**Exercise brief**
Here is the task for the records below: repeat exactly the lines from the one with "Left hand at" to the one with "pinky dip: (258, 278)", both included, and nothing else.

**Human keypoint data**
....................
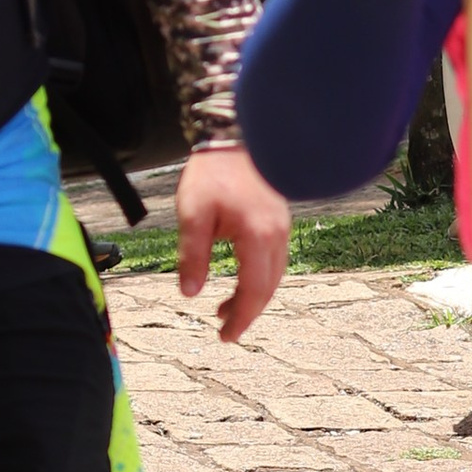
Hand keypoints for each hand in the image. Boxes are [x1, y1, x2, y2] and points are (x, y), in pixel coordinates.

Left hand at [174, 141, 288, 343]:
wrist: (232, 134)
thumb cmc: (211, 173)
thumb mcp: (192, 214)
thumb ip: (193, 256)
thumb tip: (190, 293)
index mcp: (258, 236)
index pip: (254, 290)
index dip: (241, 317)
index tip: (225, 336)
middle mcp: (277, 234)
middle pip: (268, 288)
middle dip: (247, 313)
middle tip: (225, 331)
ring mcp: (281, 226)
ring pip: (273, 275)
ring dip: (252, 296)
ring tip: (224, 310)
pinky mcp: (278, 219)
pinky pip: (273, 259)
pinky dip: (258, 278)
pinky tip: (239, 280)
....................
**Completed exercise**
Left hand at [174, 141, 288, 343]:
wrist: (232, 134)
thumb cmc: (211, 173)
thumb mcp: (192, 214)
thumb ip: (193, 256)
thumb tip: (190, 293)
index mcp: (258, 236)
index pip: (254, 290)
index dip: (241, 317)
index tip: (225, 336)
middle mcp: (277, 234)
middle pip: (268, 288)
middle dip: (247, 313)
middle tip: (225, 331)
ring mcp: (281, 226)
ring pip: (273, 275)
ring dip: (252, 296)
ring tip: (224, 310)
pinky mcp: (278, 219)
pinky pip: (273, 259)
pinky dip: (258, 278)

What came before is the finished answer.